McCaughey septuplets turn 16; first set to survive infancy

November 19, 2013 9:45:36 AM PST
Walking into the McCaughey septuplet house in Carlisle, Iowa, is walking into a land of teenagers.

Seven of them turn 16 Tuesday. The famous McCaughey septuplets made history in 1997 when they became the world's first set of septuplets to survive infancy. Those seven babies came home to mom, dad and big sister Mikayla and settled into a life of seven times the diapers, seven times the bottles, seven times the birthday cake.

"The 16 years has gone by really fast," said dad Kenny McCaughey. "There have been some long moments and there have been some, you know, good -- it's -- it's been just normal, typical -- you know, times seven."

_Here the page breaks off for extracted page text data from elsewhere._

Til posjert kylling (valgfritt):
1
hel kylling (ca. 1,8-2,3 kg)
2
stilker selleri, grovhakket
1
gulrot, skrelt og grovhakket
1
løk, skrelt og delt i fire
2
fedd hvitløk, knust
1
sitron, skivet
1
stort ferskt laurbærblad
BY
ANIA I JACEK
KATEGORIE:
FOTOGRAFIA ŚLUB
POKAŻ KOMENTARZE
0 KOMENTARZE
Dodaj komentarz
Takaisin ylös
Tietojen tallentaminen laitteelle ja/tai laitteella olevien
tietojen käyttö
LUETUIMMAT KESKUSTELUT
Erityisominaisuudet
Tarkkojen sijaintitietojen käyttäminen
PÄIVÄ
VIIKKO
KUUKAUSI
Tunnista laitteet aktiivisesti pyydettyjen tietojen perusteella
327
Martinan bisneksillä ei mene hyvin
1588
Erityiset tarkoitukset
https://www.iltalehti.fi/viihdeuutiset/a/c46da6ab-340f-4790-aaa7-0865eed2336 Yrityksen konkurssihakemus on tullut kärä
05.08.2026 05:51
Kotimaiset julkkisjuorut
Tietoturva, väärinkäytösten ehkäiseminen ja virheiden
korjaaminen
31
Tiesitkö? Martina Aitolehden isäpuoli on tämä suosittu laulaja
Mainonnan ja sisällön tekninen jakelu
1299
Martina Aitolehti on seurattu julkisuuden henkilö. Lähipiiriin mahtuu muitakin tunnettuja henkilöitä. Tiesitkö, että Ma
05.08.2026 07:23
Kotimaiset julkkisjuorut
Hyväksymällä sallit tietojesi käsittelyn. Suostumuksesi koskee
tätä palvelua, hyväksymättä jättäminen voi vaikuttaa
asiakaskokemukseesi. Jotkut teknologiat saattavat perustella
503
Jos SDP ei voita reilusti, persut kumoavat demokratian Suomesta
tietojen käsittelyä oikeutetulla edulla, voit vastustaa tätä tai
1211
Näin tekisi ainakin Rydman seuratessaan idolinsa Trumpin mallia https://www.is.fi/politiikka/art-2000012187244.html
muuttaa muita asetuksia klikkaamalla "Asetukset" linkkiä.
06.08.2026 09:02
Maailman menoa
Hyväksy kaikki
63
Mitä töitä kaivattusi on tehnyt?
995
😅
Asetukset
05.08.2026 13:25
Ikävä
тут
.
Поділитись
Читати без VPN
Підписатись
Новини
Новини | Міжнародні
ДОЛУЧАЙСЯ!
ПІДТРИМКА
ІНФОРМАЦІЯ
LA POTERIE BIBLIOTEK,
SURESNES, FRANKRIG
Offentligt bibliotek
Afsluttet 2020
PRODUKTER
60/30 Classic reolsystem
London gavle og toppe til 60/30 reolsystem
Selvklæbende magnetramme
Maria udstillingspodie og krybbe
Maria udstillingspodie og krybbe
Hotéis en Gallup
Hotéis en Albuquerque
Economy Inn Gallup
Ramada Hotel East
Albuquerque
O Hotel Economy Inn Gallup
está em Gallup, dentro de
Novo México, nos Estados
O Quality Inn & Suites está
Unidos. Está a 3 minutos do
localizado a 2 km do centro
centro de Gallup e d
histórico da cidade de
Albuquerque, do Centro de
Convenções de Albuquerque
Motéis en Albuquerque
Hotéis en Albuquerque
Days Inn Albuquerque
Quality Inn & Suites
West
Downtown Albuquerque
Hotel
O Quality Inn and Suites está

There's Kenny, Alexis, Natalie, Kelsey, Nathan, Brandon and Joel. Two of them, Nathan and Alexis, have cerebral palsy. All are spitfires, young adults who can't imagine life without one another.

"We can just use each other as friends if, like, other friends aren't available," said Natalie.

"If you're, like, having a bad day or something, you could go to Other -- other siblings," Alexis said.

"If somebody's pickin' on you at school or something, you have six other brothers and sisters to back you up," Nathan said.

That's not to say the siblings always agree, especially about music.

Sweet sixteen is a rite of passage for any teenagers -- the McCaugheys Included; they're dating now. Three of them have significant others. Kelsey's had a boyfriend for three months, she said.

And they're driving. Six out of the seven septuplets recently got their learner's permits -- which means that, along with their 17-year-old sister there are seven drivers in the house fighting over one available car

"The big thing's gonna be, you know, who gets the car when," said mom Bobbi McCaughey. "Until they can afford to buy their own car."

At 16, bona fide adulthood looms -- and with it the bittersweet reality of soon going their separate ways. But the McCaugheys say a full house is a happy house.

"We... all just -- are able to -- to help each other," Natalie said.

"We're more people to hang out with and get close to. And just tell -- tell anything to. It's -- it's fun," Kelsey said.